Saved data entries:
Segment Open

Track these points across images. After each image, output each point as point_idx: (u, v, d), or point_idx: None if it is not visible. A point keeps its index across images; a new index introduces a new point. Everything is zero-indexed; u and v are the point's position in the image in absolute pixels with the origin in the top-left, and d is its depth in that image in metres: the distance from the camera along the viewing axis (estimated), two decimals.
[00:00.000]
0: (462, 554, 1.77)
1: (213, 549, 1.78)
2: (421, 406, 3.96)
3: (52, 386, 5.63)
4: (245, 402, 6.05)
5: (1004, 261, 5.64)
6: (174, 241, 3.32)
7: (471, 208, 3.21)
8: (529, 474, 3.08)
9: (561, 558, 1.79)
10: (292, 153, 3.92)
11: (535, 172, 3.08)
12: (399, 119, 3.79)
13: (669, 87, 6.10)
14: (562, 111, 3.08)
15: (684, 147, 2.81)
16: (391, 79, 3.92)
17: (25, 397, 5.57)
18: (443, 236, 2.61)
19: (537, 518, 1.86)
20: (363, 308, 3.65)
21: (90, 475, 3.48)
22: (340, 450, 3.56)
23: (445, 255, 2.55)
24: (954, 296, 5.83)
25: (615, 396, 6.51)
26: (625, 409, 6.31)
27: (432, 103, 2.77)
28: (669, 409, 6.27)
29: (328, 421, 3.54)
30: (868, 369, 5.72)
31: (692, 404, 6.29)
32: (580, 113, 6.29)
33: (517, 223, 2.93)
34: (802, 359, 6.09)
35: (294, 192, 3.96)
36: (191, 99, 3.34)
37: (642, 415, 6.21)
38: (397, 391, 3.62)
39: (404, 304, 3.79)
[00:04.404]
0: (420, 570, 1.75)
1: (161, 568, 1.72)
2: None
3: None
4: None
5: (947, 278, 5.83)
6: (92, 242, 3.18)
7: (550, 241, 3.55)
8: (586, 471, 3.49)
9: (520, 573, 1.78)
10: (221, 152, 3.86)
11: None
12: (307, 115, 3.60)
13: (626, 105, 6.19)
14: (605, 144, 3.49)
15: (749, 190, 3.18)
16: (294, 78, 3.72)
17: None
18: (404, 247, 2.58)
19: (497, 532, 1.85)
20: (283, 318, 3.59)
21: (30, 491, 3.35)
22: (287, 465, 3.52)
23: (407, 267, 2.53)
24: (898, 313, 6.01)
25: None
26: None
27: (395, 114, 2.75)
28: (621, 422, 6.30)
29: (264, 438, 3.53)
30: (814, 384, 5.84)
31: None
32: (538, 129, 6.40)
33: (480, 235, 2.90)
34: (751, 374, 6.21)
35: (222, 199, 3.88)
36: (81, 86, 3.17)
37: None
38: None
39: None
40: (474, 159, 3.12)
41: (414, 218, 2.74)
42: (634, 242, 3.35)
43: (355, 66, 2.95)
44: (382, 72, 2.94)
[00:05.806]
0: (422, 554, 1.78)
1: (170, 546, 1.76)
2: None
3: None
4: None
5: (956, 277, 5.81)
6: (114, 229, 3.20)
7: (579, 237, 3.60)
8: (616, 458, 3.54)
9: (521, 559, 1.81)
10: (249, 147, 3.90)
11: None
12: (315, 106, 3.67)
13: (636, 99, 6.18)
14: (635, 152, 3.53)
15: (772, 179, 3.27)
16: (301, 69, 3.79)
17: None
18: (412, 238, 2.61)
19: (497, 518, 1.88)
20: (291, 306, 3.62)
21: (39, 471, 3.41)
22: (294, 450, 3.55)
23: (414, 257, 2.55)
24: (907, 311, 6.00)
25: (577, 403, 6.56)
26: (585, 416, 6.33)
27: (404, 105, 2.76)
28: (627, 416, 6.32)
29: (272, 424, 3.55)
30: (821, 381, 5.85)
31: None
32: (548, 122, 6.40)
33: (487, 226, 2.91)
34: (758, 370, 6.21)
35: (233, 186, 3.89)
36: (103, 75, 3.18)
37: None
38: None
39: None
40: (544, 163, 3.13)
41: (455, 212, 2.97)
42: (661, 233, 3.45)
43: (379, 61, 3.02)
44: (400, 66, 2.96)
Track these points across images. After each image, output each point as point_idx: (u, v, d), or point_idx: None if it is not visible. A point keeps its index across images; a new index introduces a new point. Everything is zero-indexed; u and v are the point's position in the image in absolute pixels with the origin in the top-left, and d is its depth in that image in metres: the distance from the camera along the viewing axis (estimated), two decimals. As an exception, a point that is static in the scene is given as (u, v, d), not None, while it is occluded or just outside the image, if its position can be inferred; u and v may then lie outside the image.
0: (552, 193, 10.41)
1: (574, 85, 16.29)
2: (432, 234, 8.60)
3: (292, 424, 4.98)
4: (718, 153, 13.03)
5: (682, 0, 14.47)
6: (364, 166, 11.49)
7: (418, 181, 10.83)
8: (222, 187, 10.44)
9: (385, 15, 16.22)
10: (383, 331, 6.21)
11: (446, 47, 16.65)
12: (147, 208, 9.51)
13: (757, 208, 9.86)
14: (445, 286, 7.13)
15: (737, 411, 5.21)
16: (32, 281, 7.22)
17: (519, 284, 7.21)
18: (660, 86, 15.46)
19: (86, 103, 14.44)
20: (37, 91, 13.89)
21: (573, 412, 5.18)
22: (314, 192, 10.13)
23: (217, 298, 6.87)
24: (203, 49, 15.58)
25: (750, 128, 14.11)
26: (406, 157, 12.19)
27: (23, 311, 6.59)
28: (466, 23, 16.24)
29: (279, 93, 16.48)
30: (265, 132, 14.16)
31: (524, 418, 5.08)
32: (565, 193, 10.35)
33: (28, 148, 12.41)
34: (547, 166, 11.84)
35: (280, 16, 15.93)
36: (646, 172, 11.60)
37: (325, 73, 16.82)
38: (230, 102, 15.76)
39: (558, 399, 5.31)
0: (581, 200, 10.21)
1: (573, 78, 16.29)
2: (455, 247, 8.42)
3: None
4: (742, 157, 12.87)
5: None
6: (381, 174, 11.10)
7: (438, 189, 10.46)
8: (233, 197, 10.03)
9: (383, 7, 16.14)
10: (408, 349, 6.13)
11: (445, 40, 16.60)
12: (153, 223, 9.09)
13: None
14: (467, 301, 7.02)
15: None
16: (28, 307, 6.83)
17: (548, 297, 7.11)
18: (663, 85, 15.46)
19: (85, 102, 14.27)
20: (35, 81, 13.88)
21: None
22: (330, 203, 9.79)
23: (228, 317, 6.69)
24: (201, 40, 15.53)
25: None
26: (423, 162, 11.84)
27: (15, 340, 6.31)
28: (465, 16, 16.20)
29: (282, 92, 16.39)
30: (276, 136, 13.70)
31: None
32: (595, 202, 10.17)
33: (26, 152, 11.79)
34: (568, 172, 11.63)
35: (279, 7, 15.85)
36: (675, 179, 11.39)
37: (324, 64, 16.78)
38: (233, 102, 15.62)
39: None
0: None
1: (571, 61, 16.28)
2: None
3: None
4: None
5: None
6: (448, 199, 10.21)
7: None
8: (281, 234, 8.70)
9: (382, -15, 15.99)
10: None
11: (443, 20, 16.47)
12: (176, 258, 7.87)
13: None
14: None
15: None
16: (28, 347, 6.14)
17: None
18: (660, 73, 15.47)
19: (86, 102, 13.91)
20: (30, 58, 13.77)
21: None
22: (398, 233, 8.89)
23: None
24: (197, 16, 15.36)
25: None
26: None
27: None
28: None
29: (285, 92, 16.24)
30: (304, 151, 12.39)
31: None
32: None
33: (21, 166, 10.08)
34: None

Segment Closed

_Task statement_
Given the records above, return exactly the lines starting at the line containing "2: (421, 406, 3.96)" and ending at the line containing "14: (562, 111, 3.08)", including both.

_Solution_
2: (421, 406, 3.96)
3: (52, 386, 5.63)
4: (245, 402, 6.05)
5: (1004, 261, 5.64)
6: (174, 241, 3.32)
7: (471, 208, 3.21)
8: (529, 474, 3.08)
9: (561, 558, 1.79)
10: (292, 153, 3.92)
11: (535, 172, 3.08)
12: (399, 119, 3.79)
13: (669, 87, 6.10)
14: (562, 111, 3.08)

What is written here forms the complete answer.